The past five years marked the instantaneous rise and sudden decline of what amounted to the world's first highly paid, under-30 writer's colony. Not long after online magazine Salon burst into being in 1995, the city became the Promised Land of a sort of intellectual youth movement for the first time since the Summer of Love. Kids leaving college and possessing nothing but literary ambitions landed writing or editing jobs at engineers' wages. There were Web sites for every taste: text-packed health sites, editorial-strewn gift sites, fun-to-read sporty-lifestyle sites. There were girls' sites. There were joke sites. There were literary sites, news sites, news-cum-shopping-cum-chat sites. The kids went to lavish Web-launch raves every other night, and spent afternoons nursing adult-sized lattes talking about parties and articles and the publishing careers that were, by all appearances, forever theirs.

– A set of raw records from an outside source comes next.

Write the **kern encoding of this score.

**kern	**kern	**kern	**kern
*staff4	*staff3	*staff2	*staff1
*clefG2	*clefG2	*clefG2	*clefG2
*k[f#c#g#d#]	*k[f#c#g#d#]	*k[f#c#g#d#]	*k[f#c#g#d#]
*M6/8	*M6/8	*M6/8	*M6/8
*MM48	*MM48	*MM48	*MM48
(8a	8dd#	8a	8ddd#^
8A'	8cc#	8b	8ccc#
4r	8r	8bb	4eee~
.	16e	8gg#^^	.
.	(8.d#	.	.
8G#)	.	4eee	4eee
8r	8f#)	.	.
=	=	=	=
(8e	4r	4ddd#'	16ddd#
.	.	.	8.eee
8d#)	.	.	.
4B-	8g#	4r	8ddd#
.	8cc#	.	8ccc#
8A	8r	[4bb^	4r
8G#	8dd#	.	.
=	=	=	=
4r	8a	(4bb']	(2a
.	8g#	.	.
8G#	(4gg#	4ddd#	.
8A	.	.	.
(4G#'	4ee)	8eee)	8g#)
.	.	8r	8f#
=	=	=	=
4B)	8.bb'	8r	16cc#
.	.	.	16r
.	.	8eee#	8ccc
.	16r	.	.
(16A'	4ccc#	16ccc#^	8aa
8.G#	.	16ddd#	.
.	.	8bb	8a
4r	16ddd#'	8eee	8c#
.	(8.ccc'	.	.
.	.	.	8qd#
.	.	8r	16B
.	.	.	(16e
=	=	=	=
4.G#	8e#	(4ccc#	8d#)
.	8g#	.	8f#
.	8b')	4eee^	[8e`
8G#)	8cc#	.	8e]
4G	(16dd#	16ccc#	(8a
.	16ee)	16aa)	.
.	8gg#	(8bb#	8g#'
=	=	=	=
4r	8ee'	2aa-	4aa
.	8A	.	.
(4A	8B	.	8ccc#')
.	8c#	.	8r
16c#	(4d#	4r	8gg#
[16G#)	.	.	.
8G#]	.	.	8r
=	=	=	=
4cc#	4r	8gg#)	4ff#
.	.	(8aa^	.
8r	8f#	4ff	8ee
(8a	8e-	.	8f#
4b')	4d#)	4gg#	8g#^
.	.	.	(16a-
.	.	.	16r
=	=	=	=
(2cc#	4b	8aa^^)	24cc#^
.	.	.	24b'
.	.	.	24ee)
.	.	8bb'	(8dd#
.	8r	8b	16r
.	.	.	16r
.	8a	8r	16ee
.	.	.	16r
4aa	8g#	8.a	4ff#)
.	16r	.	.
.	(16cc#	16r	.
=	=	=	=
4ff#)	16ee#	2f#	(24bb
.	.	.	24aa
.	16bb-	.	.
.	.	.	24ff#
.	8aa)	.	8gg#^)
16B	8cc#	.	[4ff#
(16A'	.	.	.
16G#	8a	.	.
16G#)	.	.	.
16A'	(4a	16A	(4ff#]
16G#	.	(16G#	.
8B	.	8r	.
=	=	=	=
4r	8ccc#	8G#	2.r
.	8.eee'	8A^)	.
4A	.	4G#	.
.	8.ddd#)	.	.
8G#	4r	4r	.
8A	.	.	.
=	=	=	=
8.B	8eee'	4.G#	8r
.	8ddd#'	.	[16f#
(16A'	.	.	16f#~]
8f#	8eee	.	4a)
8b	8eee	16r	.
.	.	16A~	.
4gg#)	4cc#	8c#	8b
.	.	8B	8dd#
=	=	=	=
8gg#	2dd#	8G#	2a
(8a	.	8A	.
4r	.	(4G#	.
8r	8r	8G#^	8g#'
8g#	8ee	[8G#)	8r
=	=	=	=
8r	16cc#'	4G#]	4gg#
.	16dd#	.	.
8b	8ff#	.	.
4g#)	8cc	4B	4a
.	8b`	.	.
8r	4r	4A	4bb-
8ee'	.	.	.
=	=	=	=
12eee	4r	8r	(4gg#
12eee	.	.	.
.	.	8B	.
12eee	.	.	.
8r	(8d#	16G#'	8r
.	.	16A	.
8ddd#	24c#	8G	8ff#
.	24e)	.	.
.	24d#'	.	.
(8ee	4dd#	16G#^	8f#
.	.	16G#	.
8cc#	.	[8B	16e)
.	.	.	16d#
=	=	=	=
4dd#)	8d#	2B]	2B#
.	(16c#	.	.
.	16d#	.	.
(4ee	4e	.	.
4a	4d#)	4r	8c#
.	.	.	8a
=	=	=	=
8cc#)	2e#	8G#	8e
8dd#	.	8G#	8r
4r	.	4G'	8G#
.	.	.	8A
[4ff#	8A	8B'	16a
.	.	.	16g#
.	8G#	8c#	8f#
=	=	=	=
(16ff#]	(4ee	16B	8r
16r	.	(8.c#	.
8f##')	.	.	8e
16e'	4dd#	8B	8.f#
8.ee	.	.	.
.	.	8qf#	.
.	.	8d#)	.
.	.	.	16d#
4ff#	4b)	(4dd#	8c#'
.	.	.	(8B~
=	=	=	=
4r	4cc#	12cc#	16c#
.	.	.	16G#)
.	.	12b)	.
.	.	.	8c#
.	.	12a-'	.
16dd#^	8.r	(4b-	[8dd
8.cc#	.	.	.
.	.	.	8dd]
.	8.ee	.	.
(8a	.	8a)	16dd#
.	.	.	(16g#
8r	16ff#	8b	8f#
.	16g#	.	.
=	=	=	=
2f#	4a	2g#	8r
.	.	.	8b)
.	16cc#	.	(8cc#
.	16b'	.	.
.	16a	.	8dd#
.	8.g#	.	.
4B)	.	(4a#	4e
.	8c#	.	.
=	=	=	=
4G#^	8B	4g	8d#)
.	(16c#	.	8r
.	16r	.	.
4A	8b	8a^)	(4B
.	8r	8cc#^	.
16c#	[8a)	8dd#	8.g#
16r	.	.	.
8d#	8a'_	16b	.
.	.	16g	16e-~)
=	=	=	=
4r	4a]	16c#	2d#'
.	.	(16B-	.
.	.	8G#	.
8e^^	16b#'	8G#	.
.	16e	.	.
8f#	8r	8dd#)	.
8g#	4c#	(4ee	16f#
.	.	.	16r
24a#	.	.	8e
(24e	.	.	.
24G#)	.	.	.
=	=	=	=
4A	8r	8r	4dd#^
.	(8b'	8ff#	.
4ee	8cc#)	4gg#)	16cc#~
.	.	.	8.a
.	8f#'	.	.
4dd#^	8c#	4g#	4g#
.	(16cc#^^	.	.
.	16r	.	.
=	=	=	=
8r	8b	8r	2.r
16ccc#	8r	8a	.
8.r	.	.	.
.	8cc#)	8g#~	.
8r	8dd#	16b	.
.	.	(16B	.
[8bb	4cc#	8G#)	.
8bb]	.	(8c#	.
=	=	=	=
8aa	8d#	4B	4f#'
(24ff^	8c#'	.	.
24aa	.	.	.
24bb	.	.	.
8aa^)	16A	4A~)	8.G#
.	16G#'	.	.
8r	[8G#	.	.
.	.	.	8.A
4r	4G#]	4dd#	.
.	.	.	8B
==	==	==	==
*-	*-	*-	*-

To be sure, the Web sites, and the writing that appeared on them, were more than occasionally trite, and fanciful, and often both. But the ultimate, combined result was a flowering of hundreds and thousands of editorial voices. Some were radical, others banal, some foolish, some brilliant; much of what the voices said was dreck, a bit of it was not -- just as is the case during every epoch of intellectual ferment.
Such moments are ephemeral. And the idea that launched a thousand sinking Internet ships -- that batches of editorial content on a Web site could attract "eyeballs" that could be sold to advertisers, or directed to e-commerce online purchasing opportunities -- has lost favor as a business strategy, because content/advertising/e-commerce sites have failed to make money by the dozen.
The mad extravagance and fanciful business plans are all but gone from San Francisco now. The economic illogic of banner ads and e-commerce icons that no one clicks on has already chased hundreds of Web start-ups to the grave, with hundreds more money-losers measuring their own coffins, as we speak. Without a doubt, content is no longer king. It's serf. And these dot-com Wunderkinder are cycling through the temp agencies, pondering boring, data-clerk desk jobs at tech firms, thinking about hightailing it home.
For those who stay, the jobs will be less writerly, less journalistic, less fun, recruiters say. The survivors will be those who have mastered "content management." A few ad blurbs here, a little html coding there. A few short, snappy sentences designed to get people to click swiftly from advertisement to sale. "The way you phrase a short sentence to get people to the next step is critical, in the same way a Madison Avenue copywriter understands how to cleanly deliver a concept in a short amount of time," one recruiter says.
Translation: The Dot-Com Spring, our city's moneyed version of a 1920s Left Bank, is pretty much over.
So today, as we awake from municipal elections whose debates were driven by a broad civic uneasiness with our local Internet boom, I think we should reflect on the perversity of the supposedly liberal side of those debates.
Thanks to the dot-com boom, for a brief while San Francisco was the site of an immense explosion of published voices -- an explosion that is exactly what any good liberal would hope for in a pluralist democracy. A preponderance of published voices is, perhaps more than anything else, what distinguishes open societies from closed, one-party states, and with the dot-com boom, we were briefly blessed with a megadose of voices of all stripes. Yet progressives of this city just hated this flowering of viewpoints, because (so they claimed) the dot-com companies that created the flowering were replacing traditional, gritty industries, and erasing San Francisco's past.